Ketua DPP LDII Bidang Hukum dan HAM, Ibnu Anwarudin, menegaskan bahwa dari sisi regulasi, Indonesia tidak kekurangan perangkat hukum. “Ada Undang-Undang Perlindungan Anak, Undang-Undang Sistem Peradilan Anak, Peraturan Pemerintah tentang Perlindungan Khusus Anak, serta berbagai peraturan menteri dari Kemendikbud dan Kementerian Agama yang secara khusus mengatur pencegahan kekerasan di satuan pendidikan,” ujarnya dalam Pelatihan Tim Pencegahan dan Penanganan Kekerasan (TPPK), Sabtu (24/5) di Pondok Pesantren Wali Barokah, Kediri.
Namun, Ibnu mengakui bahwa implementasi regulasi tersebut tidaklah sederhana. Menurutnya, keberhasilan pelaksanaan hukum sangat bergantung pada peran aktif seluruh elemen masyarakat. “Stakeholders seperti tenaga pendidik, orang tua, dinas terkait, bahkan Kementerian Sosial harus saling berkolaborasi. Tidak bisa hanya dibebankan pada sekolah,” jelasnya.

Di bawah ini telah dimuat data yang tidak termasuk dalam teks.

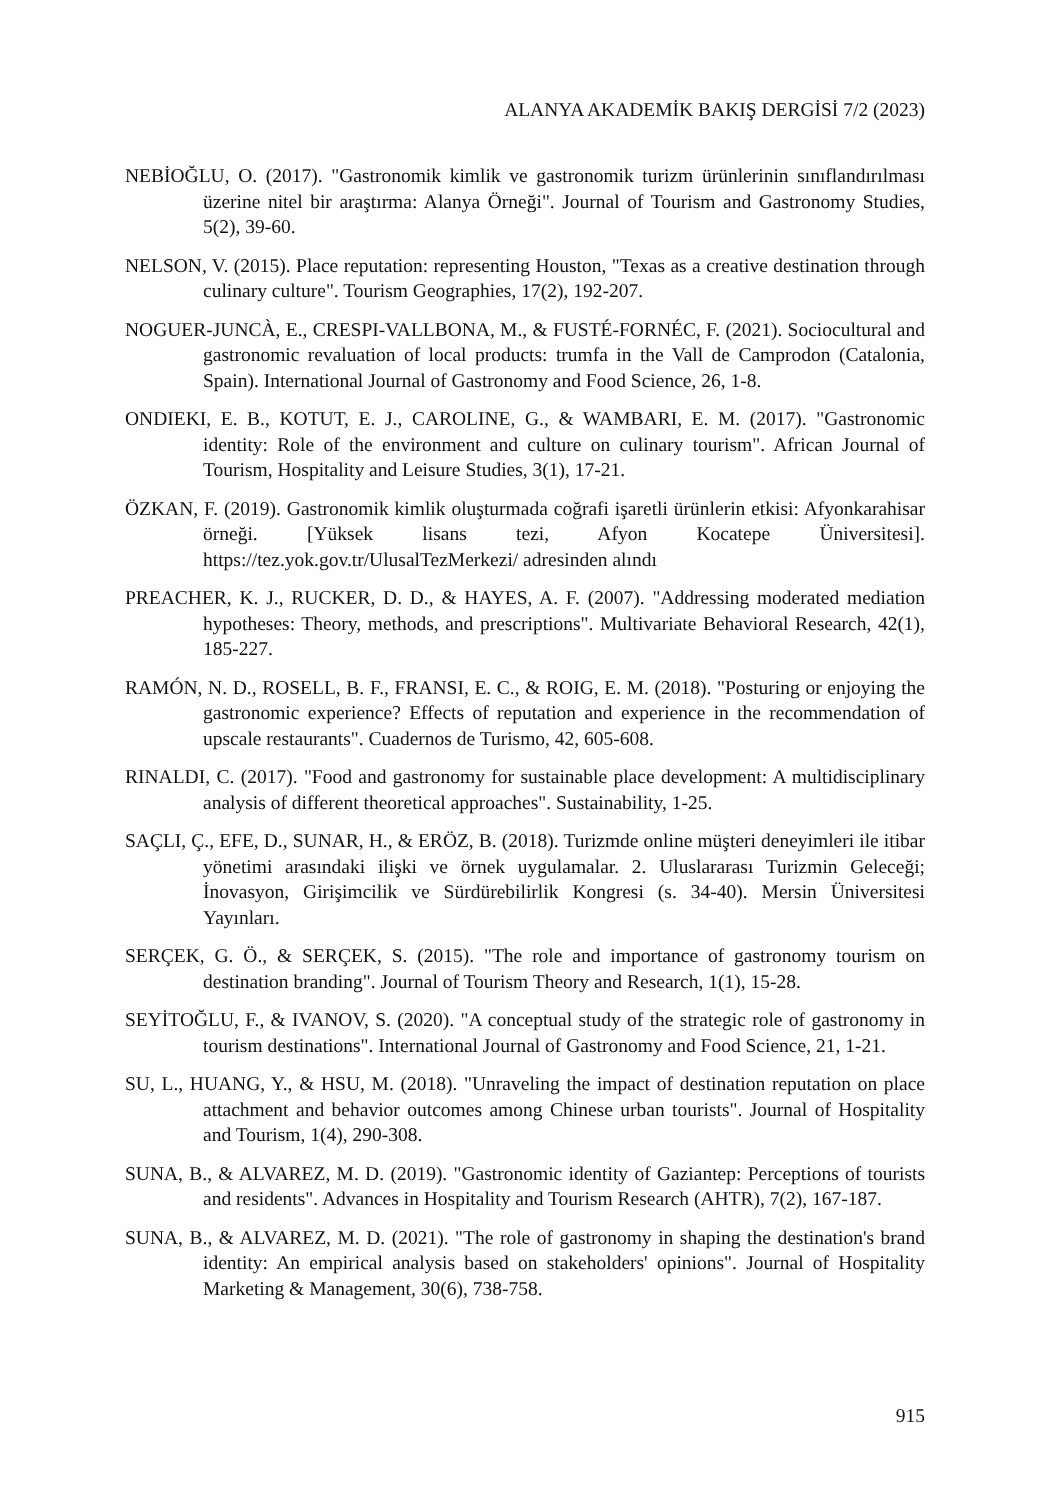ALANYA AKADEMİK BAKIŞ DERGİSİ 7/2 (2023)
NEBİOĞLU, O. (2017). "Gastronomik kimlik ve gastronomik turizm ürünlerinin sınıflandırılması üzerine nitel bir araştırma: Alanya Örneği". Journal of Tourism and Gastronomy Studies, 5(2), 39-60.
NELSON, V. (2015). Place reputation: representing Houston, "Texas as a creative destination through culinary culture". Tourism Geographies, 17(2), 192-207.
NOGUER-JUNCÀ, E., CRESPI-VALLBONA, M., & FUSTÉ-FORNÉC, F. (2021). Sociocultural and gastronomic revaluation of local products: trumfa in the Vall de Camprodon (Catalonia, Spain). International Journal of Gastronomy and Food Science, 26, 1-8.
ONDIEKI, E. B., KOTUT, E. J., CAROLINE, G., & WAMBARI, E. M. (2017). "Gastronomic identity: Role of the environment and culture on culinary tourism". African Journal of Tourism, Hospitality and Leisure Studies, 3(1), 17-21.
ÖZKAN, F. (2019). Gastronomik kimlik oluşturmada coğrafi işaretli ürünlerin etkisi: Afyonkarahisar örneği. [Yüksek lisans tezi, Afyon Kocatepe Üniversitesi]. https://tez.yok.gov.tr/UlusalTezMerkezi/ adresinden alındı
PREACHER, K. J., RUCKER, D. D., & HAYES, A. F. (2007). "Addressing moderated mediation hypotheses: Theory, methods, and prescriptions". Multivariate Behavioral Research, 42(1), 185-227.
RAMÓN, N. D., ROSELL, B. F., FRANSI, E. C., & ROIG, E. M. (2018). "Posturing or enjoying the gastronomic experience? Effects of reputation and experience in the recommendation of upscale restaurants". Cuadernos de Turismo, 42, 605-608.
RINALDI, C. (2017). "Food and gastronomy for sustainable place development: A multidisciplinary analysis of different theoretical approaches". Sustainability, 1-25.
SAÇLI, Ç., EFE, D., SUNAR, H., & ERÖZ, B. (2018). Turizmde online müşteri deneyimleri ile itibar yönetimi arasındaki ilişki ve örnek uygulamalar. 2. Uluslararası Turizmin Geleceği; İnovasyon, Girişimcilik ve Sürdürebilirlik Kongresi (s. 34-40). Mersin Üniversitesi Yayınları.
SERÇEK, G. Ö., & SERÇEK, S. (2015). "The role and importance of gastronomy tourism on destination branding". Journal of Tourism Theory and Research, 1(1), 15-28.
SEYİTOĞLU, F., & IVANOV, S. (2020). "A conceptual study of the strategic role of gastronomy in tourism destinations". International Journal of Gastronomy and Food Science, 21, 1-21.
SU, L., HUANG, Y., & HSU, M. (2018). "Unraveling the impact of destination reputation on place attachment and behavior outcomes among Chinese urban tourists". Journal of Hospitality and Tourism, 1(4), 290-308.
SUNA, B., & ALVAREZ, M. D. (2019). "Gastronomic identity of Gaziantep: Perceptions of tourists and residents". Advances in Hospitality and Tourism Research (AHTR), 7(2), 167-187.
SUNA, B., & ALVAREZ, M. D. (2021). "The role of gastronomy in shaping the destination's brand identity: An empirical analysis based on stakeholders' opinions". Journal of Hospitality Marketing & Management, 30(6), 738-758.
915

Salah satu kendala terbesar, lanjut Ibnu, adalah kebingungan korban dan saksi dalam melaporkan kasus kekerasan. Rasa takut terhadap dampak setelah melapor sering kali membuat kasus tidak terungkap. Oleh karena itu, pembentukan Satuan Tugas Pencegahan dan Penanganan Kekerasan (TPPK) pada satuan pendidikan menjadi langkah strategis yang sangat penting.
“Tim ini tidak hanya memberikan edukasi tentang sanksi hukum bagi pelaku kekerasan, tetapi juga menyediakan mekanisme pelaporan yang jelas dan mudah diakses. Satuan pendidikan wajib memiliki Standar Operasional Prosedur (SOP) penanganan kekerasan agar anak-anak merasa aman dan berani untuk melapor,” tambah Ibnu.

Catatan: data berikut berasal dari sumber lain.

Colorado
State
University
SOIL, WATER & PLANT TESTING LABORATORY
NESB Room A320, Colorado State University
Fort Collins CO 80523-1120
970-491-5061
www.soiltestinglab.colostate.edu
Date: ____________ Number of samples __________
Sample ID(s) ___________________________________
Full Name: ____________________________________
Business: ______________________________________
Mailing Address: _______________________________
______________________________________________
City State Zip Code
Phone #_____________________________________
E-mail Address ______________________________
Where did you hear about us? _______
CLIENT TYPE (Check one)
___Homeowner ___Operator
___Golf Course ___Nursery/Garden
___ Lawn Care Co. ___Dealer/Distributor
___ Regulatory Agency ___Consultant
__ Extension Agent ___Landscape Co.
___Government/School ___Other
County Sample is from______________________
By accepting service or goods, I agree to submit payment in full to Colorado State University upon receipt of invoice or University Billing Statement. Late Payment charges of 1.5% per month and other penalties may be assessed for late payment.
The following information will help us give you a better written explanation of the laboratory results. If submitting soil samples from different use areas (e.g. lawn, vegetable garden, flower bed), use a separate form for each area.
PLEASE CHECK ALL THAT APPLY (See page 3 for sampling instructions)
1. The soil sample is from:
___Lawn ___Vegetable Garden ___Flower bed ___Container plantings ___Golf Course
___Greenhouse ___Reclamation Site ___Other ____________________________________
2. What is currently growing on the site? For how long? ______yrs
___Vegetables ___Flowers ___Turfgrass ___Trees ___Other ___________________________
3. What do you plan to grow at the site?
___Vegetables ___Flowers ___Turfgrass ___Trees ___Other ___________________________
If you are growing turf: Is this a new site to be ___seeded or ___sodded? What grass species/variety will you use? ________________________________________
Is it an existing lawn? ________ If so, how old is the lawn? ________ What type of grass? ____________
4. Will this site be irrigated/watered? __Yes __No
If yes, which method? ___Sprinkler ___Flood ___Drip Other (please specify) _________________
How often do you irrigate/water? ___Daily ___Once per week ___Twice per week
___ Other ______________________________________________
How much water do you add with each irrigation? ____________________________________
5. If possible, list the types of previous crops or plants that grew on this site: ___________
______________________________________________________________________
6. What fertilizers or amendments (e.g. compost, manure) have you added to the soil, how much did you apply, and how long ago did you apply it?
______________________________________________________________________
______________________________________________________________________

Ia juga menekankan pentingnya deteksi dini terhadap potensi kekerasan. Guru, konselor BK, dan pengawas sekolah harus dibekali kemampuan untuk mengenali tanda-tanda kekerasan atau perundungan sejak awal. Pendekatan psikologis dan sosiologis perlu dikedepankan sebelum membawa kasus ke ranah hukum.
Terakhir, Ibnu menyampaikan pesan penting bagi anak-anak agar tidak takut melapor. “Anak-anak harus diberikan rasa aman. Identitas mereka harus dilindungi, dan mereka harus yakin bahwa melapor bukanlah bentuk pengkhianatan, melainkan cara untuk menyelamatkan diri.”
Dengan kolaborasi nyata antara pemerintah, sekolah, orang tua, dan masyarakat, diharapkan kekerasan terhadap anak dapat dicegah sejak dini dan ditangani dengan lebih efektif. Sudah saatnya kita bersama-sama menciptakan lingkungan yang aman, mendukung, dan ramah anak, karena perlindungan anak adalah tanggung jawab bersama.